The De Lisle Carbine was a silenced carbine that was used by Great Britain during WWII.


It was based on the Lee Enfield Rifle's body and was fed by Colt M1911 magazines. The barrel meanwhile is based on that of the M1928 Thompson SMG.[1]

The magazines could contain either seven or eleven rounds and the De Lisle's rate of fire was about 30 rounds per minute. As such, the De Lisle carbine fired the .45 ACP Cartridge and at only 46 meters, the gun was totally inaudible. When fired, the only sound that comes from the gun is the sound of the firing pin hitting the round's primer.The empty weight of the gun was 3.7 kg and the total length was 89 cm.[2]

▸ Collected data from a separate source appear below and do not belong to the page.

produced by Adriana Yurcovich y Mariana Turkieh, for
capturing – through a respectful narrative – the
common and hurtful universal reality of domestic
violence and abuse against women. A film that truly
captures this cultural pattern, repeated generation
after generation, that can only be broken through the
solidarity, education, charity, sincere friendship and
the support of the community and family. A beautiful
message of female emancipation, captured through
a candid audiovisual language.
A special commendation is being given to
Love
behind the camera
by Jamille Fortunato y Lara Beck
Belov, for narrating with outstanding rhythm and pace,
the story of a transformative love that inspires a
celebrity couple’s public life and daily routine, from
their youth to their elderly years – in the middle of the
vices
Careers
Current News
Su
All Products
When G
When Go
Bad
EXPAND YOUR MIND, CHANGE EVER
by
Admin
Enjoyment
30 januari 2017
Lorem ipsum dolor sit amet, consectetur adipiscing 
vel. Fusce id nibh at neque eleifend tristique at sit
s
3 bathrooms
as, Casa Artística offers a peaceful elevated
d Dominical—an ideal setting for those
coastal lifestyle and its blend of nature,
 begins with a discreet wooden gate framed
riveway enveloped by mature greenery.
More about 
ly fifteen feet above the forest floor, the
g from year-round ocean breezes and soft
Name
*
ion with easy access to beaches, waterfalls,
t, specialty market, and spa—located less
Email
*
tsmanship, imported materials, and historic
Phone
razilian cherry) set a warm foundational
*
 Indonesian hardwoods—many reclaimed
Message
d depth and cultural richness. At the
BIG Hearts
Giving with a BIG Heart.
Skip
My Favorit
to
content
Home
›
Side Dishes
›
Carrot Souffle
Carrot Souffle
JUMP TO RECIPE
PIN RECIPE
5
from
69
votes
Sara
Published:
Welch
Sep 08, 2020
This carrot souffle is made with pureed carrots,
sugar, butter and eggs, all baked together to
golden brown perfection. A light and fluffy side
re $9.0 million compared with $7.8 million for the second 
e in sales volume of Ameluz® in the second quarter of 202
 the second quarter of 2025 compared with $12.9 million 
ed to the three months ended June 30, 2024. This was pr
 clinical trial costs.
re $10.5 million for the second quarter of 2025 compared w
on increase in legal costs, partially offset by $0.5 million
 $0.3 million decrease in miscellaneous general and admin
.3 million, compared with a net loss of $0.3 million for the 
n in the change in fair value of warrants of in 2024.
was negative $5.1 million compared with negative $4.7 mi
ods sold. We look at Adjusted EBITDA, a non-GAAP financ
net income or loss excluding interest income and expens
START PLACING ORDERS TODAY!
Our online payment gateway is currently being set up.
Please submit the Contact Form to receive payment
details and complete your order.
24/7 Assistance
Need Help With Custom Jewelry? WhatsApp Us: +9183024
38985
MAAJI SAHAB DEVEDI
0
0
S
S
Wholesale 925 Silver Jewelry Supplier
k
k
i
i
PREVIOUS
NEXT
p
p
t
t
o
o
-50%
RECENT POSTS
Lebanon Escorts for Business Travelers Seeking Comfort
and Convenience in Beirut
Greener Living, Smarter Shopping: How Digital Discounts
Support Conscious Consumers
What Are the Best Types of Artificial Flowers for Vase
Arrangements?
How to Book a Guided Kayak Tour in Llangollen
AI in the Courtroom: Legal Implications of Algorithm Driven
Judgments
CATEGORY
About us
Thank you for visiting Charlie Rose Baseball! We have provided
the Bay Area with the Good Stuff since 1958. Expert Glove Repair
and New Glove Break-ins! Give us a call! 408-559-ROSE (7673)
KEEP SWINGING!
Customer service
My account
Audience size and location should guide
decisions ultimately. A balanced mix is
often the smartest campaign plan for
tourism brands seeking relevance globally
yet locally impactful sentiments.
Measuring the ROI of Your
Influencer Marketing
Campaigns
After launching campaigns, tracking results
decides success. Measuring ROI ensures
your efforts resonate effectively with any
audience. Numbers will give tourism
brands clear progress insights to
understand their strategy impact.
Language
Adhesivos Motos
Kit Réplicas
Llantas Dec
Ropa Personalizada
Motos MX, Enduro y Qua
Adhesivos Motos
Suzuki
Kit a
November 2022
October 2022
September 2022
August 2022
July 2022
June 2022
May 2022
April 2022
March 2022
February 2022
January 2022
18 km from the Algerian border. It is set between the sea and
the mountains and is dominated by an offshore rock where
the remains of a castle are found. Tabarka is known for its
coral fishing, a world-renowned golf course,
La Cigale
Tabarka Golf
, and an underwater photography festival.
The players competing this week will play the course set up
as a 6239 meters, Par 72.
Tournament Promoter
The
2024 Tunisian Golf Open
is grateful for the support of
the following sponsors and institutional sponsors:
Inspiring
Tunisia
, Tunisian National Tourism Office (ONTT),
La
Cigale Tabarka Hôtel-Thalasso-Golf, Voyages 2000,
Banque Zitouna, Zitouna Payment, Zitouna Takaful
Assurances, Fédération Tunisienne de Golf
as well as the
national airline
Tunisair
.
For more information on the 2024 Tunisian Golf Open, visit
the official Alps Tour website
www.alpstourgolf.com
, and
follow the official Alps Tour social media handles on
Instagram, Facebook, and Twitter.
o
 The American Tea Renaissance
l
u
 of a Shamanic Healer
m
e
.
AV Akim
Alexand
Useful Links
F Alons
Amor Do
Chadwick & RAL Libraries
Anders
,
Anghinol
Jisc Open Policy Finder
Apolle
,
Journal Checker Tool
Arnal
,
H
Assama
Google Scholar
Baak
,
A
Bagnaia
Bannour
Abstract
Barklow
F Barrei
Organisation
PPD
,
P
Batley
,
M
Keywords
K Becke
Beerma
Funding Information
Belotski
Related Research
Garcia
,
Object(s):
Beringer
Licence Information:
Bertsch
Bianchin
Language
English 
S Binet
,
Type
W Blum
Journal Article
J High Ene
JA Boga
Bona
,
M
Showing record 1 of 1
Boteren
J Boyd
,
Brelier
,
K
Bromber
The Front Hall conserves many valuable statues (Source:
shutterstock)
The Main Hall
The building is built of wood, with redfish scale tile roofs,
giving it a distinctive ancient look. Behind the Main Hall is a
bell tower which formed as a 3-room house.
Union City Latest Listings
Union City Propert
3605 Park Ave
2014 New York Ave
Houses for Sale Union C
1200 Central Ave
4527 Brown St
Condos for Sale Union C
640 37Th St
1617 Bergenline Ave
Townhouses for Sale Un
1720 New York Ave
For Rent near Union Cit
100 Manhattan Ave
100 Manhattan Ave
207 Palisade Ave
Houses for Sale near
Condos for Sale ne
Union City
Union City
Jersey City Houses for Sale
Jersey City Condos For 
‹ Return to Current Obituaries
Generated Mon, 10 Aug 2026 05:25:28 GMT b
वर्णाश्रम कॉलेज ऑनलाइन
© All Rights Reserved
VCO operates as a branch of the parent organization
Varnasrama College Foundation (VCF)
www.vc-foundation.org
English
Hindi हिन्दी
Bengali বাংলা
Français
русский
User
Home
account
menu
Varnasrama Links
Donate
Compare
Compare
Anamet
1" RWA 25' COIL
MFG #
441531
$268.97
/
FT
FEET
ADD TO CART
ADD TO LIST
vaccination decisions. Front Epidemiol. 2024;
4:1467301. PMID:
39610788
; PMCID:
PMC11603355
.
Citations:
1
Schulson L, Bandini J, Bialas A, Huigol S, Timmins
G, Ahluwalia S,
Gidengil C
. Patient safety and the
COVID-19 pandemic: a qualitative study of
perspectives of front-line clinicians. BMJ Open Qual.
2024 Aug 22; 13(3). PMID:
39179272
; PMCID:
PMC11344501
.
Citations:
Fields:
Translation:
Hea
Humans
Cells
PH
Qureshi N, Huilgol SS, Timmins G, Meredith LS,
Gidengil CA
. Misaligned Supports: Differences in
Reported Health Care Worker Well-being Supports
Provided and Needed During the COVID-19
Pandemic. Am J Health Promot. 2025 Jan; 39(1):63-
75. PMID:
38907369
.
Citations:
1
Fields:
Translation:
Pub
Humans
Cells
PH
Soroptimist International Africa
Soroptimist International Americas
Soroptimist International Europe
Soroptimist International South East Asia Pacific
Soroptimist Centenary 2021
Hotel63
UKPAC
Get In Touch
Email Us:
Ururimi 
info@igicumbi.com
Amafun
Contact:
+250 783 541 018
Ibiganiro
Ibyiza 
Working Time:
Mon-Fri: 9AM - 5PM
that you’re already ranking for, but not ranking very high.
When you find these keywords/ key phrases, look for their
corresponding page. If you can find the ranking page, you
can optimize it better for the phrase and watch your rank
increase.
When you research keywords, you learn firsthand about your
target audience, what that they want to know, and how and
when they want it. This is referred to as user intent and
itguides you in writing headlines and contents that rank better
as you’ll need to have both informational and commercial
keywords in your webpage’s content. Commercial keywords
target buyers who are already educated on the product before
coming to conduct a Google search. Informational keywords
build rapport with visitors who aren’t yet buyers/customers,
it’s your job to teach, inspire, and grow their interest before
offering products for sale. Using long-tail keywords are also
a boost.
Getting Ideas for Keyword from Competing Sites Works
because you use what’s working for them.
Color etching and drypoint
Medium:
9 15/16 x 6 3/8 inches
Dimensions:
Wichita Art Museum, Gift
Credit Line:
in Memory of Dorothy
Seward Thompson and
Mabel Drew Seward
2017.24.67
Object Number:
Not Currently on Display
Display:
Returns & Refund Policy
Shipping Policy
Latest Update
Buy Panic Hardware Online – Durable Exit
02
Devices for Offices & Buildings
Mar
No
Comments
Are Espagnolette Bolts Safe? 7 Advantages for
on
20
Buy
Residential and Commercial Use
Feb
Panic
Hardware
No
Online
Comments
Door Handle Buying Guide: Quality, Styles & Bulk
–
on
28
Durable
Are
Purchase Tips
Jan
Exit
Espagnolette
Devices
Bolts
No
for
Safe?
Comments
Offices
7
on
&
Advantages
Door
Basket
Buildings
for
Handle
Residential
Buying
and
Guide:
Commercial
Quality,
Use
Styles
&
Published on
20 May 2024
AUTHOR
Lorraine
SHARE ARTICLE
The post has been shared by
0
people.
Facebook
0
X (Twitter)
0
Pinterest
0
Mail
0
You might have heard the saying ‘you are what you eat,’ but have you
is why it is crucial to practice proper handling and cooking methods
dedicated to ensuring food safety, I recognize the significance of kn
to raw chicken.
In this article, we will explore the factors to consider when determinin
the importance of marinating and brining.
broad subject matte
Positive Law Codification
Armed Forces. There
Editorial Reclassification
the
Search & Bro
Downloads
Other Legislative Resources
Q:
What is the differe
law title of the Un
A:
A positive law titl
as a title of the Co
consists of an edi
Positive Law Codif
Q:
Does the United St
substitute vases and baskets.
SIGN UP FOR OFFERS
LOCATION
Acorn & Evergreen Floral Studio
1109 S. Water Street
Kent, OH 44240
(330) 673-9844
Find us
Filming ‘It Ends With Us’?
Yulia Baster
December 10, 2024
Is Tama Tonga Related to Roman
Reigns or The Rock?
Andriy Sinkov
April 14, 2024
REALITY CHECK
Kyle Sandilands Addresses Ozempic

Inside the suppressor there are rows of steel wool jammed against the walls of the barrel and the inner walls of the suppressor and they are meant to cool down the hot gases escaping from the barrel. Although, most of the De Lisle Carbines made featured evenly spaced rubber baffles instead. In order for the suppressor to be effective, a subsonic round would need to be utilized and that is why the .45 ACP Cartridge was chosen. The iron sights are taken from the Lanchester Submachine gun and they are rated for up to 182.8 meters.


The De Lisle Carbine only had one variant not including the few models that featured steel wool instead of rubber baffles. This variant was specially modified for use by paratroopers. This variant was only experimentally however and the main difference between it and the original model is that it featured a folding stock.[3]


The De Lisle Carbine was first developed in 1943 and it production in 1944. Despite having an order for 500 models, only 130 were ever produced by the original maker, the Sterling Armaments Company. Those that did get to the front line were used by British special forces units during covert operations. De Lisles were also used during the Burmese Campaign. They were also used in the Korean War.